▸ **YOUR ASSIGNMENT**
Can you copy every line of the data below word for word, leaving out the pictures?

▸ **RECORDS PROVIDED**

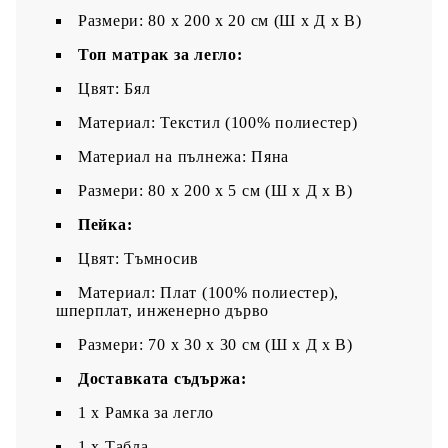
Размери: 80 x 200 x 20 см (Ш x Д x В)
Топ матрак за легло:
Цвят: Бял
Материал: Текстил (100% полиестер)
Материал на пълнежа: Пяна
Размери: 80 x 200 x 5 см (Ш x Д x В)
Пейка:
Цвят: Тъмносив
Материал: Плат (100% полиестер),
шперплат, инженерно дърво
Размери: 70 x 30 x 30 см (Ш x Д x В)
Доставката съдържа:
1 x Рамка за легло
1 x Табла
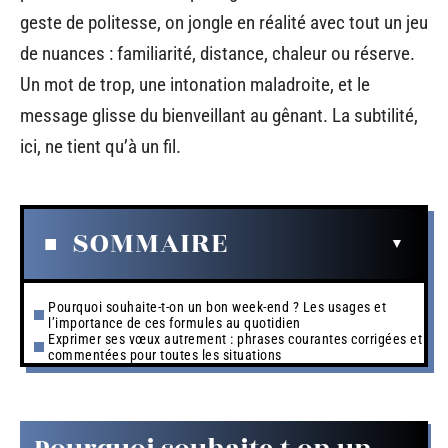
geste de politesse, on jongle en réalité avec tout un jeu
de nuances : familiarité, distance, chaleur ou réserve.
Un mot de trop, une intonation maladroite, et le
message glisse du bienveillant au gênant. La subtilité,
ici, ne tient qu’à un fil.
SOMMAIRE
Pourquoi souhaite-t-on un bon week-end ? Les usages et
l’importance de ces formules au quotidien
Exprimer ses vœux autrement : phrases courantes corrigées et
commentées pour toutes les situations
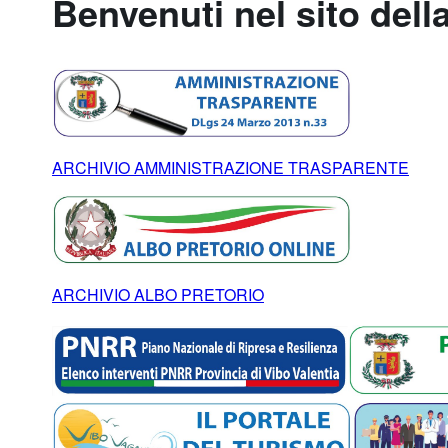
Benvenuti nel sito dell
ARCHIVIO AMMINISTRAZIONE TRASPARENTE
ARCHIVIO ALBO PRETORIO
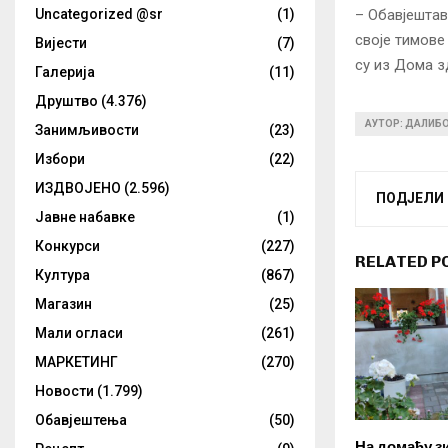
Uncategorized @sr
(1)
– Обавјештав
своје тимове
Вијести
(7)
су из Дома 
Галерија
(11)
Друштво
(4.376)
АУТОР: ДАЛИБ
Занимљивости
(23)
Избори
(22)
ИЗДВОЈЕНО
(2.596)
ПОДЈЕЛИ
Јавне набавке
(1)
Конкурси
(227)
RELATED P
Култура
(867)
Магазин
(25)
Мали огласи
(261)
МАРКЕТИНГ
(270)
Новости
(1.799)
Обавјештења
(50)
На домаћу з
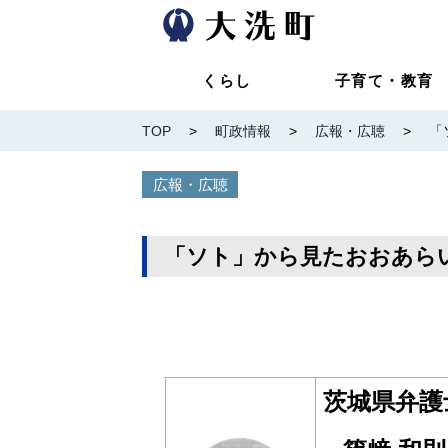
くらし
子育て・教育
TOP
>
町政情報
>
広報・広聴
>
「
広報・広聴
「ソト」から見たおおあらいV
茨城県弁護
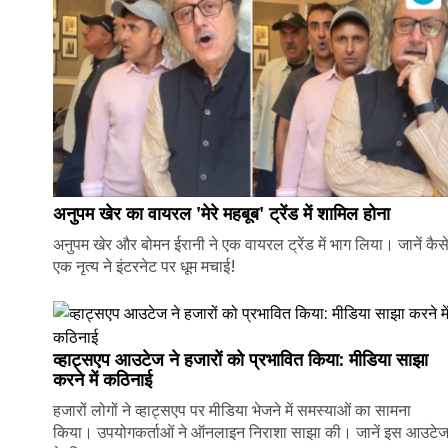
अनुपम खेर का वायरल 'मेरे महबूब' ट्रेंड में शामिल होना
अनुपम खेर और बोमन ईरानी ने एक वायरल ट्रेंड में भाग लिया। जानें कैस
एक नृत्य ने इंटरनेट पर धूम मचाई!
व्हाट्सएप आउटेज ने हजारों को प्रभावित किया: मीडिया साझा
करने में कठिनाई
हजारों लोगों ने व्हाट्सएप पर मीडिया भेजने में समस्याओं का सामना
किया। उपयोगकर्ताओं ने ऑनलाइन निराशा साझा की। जानें इस आउटे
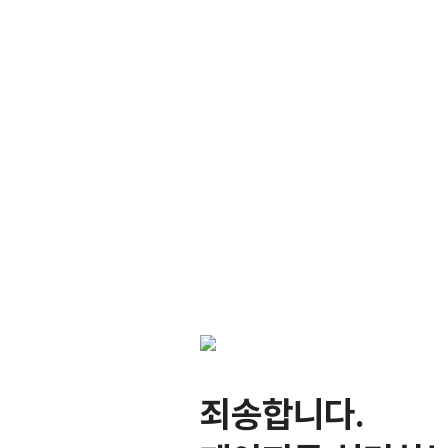
죄송합니다.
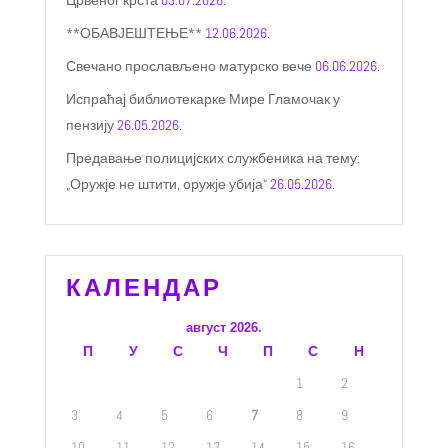
Црвеног крста
03.07.2026.
**ОБАВЈЕШТЕЊЕ**
12.06.2026.
Свечано прослављено матурско вече
06.06.2026.
Испраћај библиотекарке Мире Гламочак у
пензију
26.05.2026.
Предавање полицијских службеника на тему:
„Оружје не штити, оружје убија“
26.05.2026.
КАЛЕНДАР
август 2026.
П
У
С
Ч
П
С
Н
1
2
3
4
5
6
7
8
9
10
11
12
13
14
15
16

▸ **YOUR RESPONSE**
Размери: 80 x 200 x 20 см (Ш x Д x В)
Топ матрак за легло:
Цвят: Бял
Материал: Текстил (100% полиестер)
Материал на пълнежа: Пяна
Размери: 80 x 200 x 5 см (Ш x Д x В)
Пейка:
Цвят: Тъмносив
Материал: Плат (100% полиестер),
шперплат, инженерно дърво
Размери: 70 x 30 x 30 см (Ш x Д x В)
Доставката съдържа:
1 x Рамка за легло
1 x Табла
geste de politesse, on jongle en réalité avec tout un jeu
de nuances : familiarité, distance, chaleur ou réserve.
Un mot de trop, une intonation maladroite, et le
message glisse du bienveillant au gênant. La subtilité,
ici, ne tient qu’à un fil.
SOMMAIRE
Pourquoi souhaite-t-on un bon week-end ? Les usages et
l’importance de ces formules au quotidien
Exprimer ses vœux autrement : phrases courantes corrigées et
commentées pour toutes les situations
Benvenuti nel sito dell
ARCHIVIO AMMINISTRAZIONE TRASPARENTE
ARCHIVIO ALBO PRETORIO
Uncategorized @sr
(1)
– Обавјештав
своје тимове
Вијести
(7)
су из Дома 
Галерија
(11)
Друштво
(4.376)
АУТОР: ДАЛИБ
Занимљивости
(23)
Избори
(22)
ИЗДВОЈЕНО
(2.596)
ПОДЈЕЛИ
Јавне набавке
(1)
Конкурси
(227)
RELATED P
Култура
(867)
Магазин
(25)
Мали огласи
(261)
МАРКЕТИНГ
(270)
Новости
(1.799)
Обавјештења
(50)
На домаћу з
くらし
子育て・教育
TOP
>
町政情報
>
広報・広聴
>
「
広報・広聴
「ソト」から見たおおあらいV
茨城県弁護
अनुपम खेर का वायरल 'मेरे महबूब' ट्रेंड में शामिल होना
अनुपम खेर और बोमन ईरानी ने एक वायरल ट्रेंड में भाग लिया। जानें कैस
एक नृत्य ने इंटरनेट पर धूम मचाई!
व्हाट्सएप आउटेज ने हजारों को प्रभावित किया: मीडिया साझा
करने में कठिनाई
हजारों लोगों ने व्हाट्सएप पर मीडिया भेजने में समस्याओं का सामना
किया। उपयोगकर्ताओं ने ऑनलाइन निराशा साझा की। जानें इस आउटे
죄송합니다.
Црвеног крста
03.07.2026.
**ОБАВЈЕШТЕЊЕ**
12.06.2026.
Свечано прослављено матурско вече
06.06.2026.
Испраћај библиотекарке Мире Гламочак у
пензију
26.05.2026.
Предавање полицијских службеника на тему:
„Оружје не штити, оружје убија“
26.05.2026.
КАЛЕНДАР
август 2026.
П
У
С
Ч
П
С
Н
1
2
3
4
5
6
7
8
9
10
11
12
13
14
15
16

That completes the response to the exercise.